Proceedings of the National Academy of Sciences of the United States of America 1997 v.94 no.26 pp. 14570-14577
Triticum, Aegilops, chloroplast DNA, mitochondrial DNA, genetic markers, genetic polymorphism, genetic variation, polymerase chain reaction, phylogeny, genetic distance, genome, species differences
To investigate phylogenetic relationships among plasmons in Triticum and Aegilops, PCR-single-strand conformational polymorphism (PCR-SSCP) analyses were made of 14.0-kb chloroplast (ct) and 13.7-kb mitochondrial (mt)DNA regions that were isolated from 46 alloplasmic wheat lines and one euplasmic line. These plasmons represent 31 species of the two genera. The ct and mtDNA regions included 10 and 9 structural genes respectively. A total of 177 bands were detected of which 40.6% were variable. The proportion of variable bands in ctDNA (51.1%) was higher than that of mtDNA (28.9%). The phylogenetic trees of plasmons. derived by two different models indicate a common picture of plasmon divergence in the two genera and suggest three major groups of plasmons (Einkorn Triticum, and Aegilops).
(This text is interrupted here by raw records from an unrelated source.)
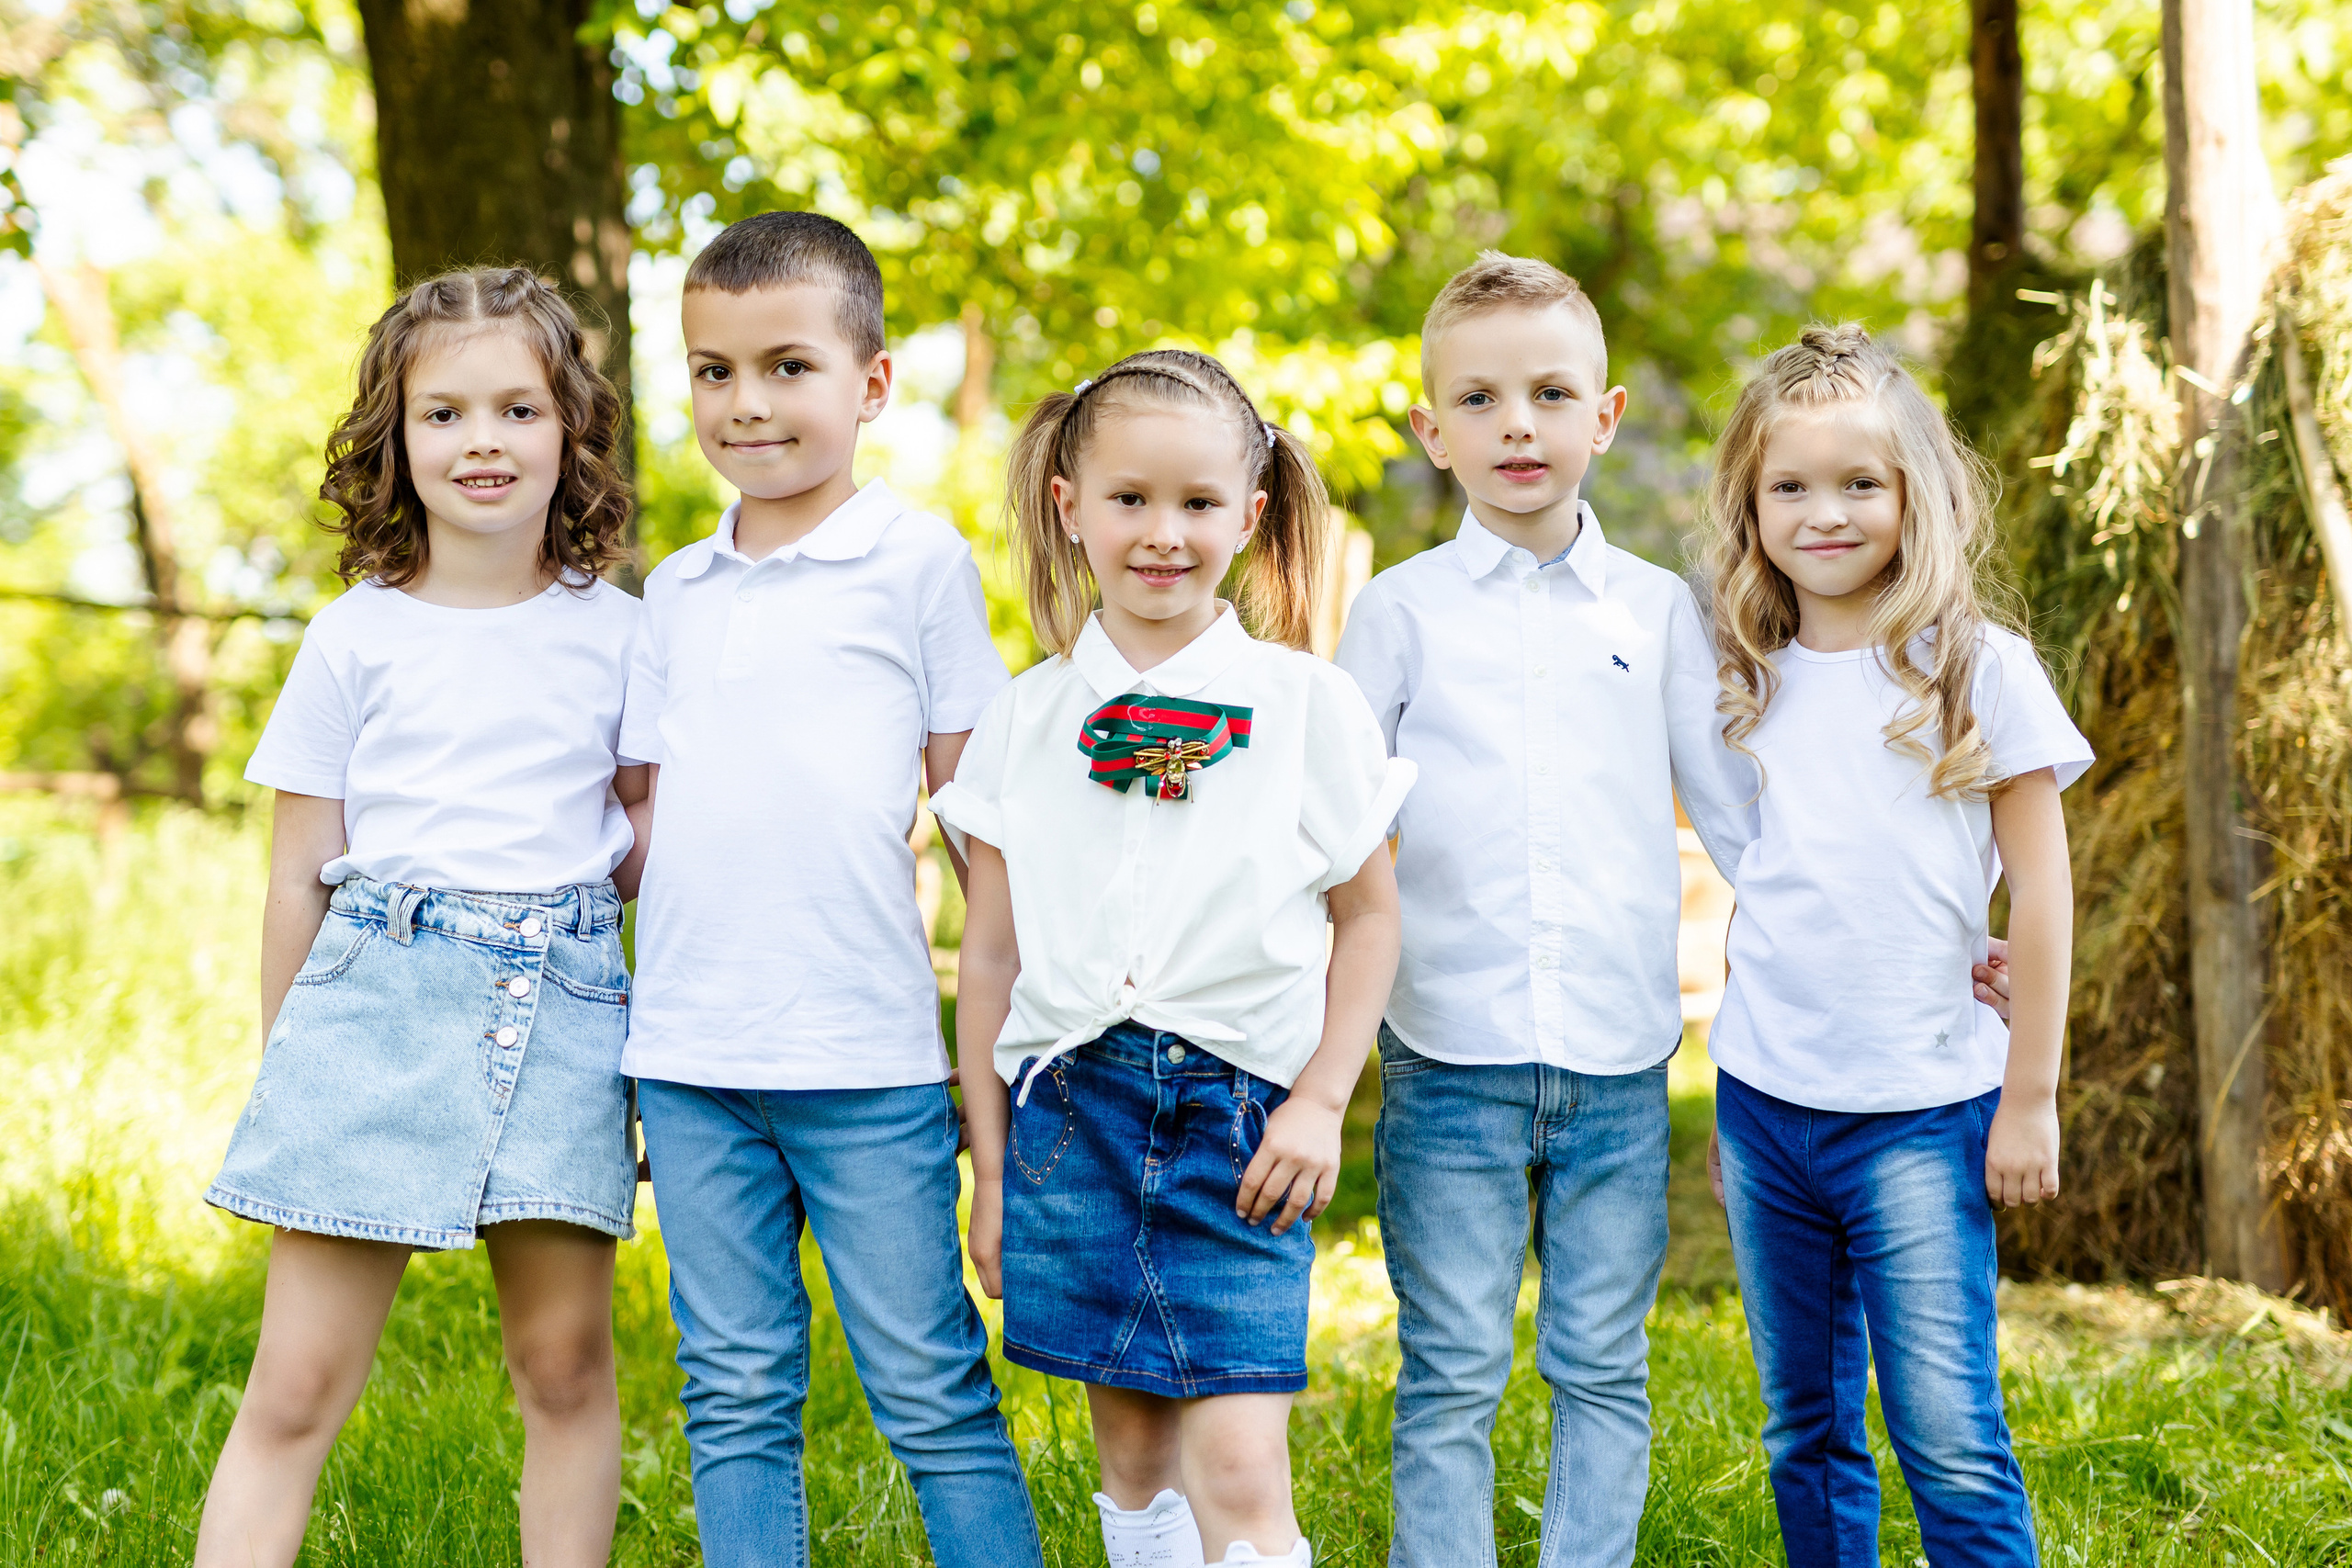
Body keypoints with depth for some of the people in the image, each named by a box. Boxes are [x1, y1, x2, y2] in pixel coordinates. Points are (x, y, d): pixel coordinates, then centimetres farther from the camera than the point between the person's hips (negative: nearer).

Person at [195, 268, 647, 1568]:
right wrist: (283, 1061, 10)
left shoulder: (617, 634, 8)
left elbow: (647, 832, 20)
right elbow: (300, 873, 9)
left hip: (561, 1006, 1)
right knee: (298, 1384, -2)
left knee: (564, 1361, 5)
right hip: (376, 989, -1)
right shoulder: (356, 638, 5)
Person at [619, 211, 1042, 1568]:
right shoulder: (675, 593, 13)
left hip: (869, 1059, -4)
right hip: (687, 1060, 4)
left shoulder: (919, 563, 0)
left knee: (931, 1392, 0)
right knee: (736, 1398, 9)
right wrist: (607, 1046, 14)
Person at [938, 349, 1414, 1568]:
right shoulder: (1024, 721, 5)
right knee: (1132, 1446, 10)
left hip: (1240, 1113, -2)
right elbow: (990, 951, 9)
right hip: (1072, 1103, 2)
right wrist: (990, 1163, 9)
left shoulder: (1308, 704, 0)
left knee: (1238, 1465, -10)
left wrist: (1321, 1103, -3)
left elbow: (1369, 916, 7)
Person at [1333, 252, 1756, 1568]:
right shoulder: (1402, 611, 3)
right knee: (1452, 1377, 3)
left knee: (1604, 1371, 8)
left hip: (1621, 1061, 2)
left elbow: (1737, 804, 12)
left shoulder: (1661, 610, 7)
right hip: (1452, 1057, -1)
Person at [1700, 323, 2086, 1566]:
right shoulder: (1754, 683, 9)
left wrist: (2029, 1097, -4)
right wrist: (1734, 1099, 14)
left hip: (1919, 1113, -4)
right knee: (1805, 1434, 11)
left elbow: (2040, 892, -2)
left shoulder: (1980, 670, -4)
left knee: (1951, 1442, -6)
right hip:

Because of uniparental plasmon transmission the maternal parents of all but one polyploid species were identified. Only one Aegilops species, Ae. speltoides, was included in the Triticum group suggesting that this species is the plasmon and B and G genome donor of all polyploid wheats. ctDNA variations were more intimately correlated with vegetative characters, whereas mtDNA variations were more closely correlated with reproductive characters. Plasmon divergence among the diploids of the two genera largely paralleled genome divergence. The relative times of origin of the polyploid species were inferred from genetic distances from their putative maternal parents.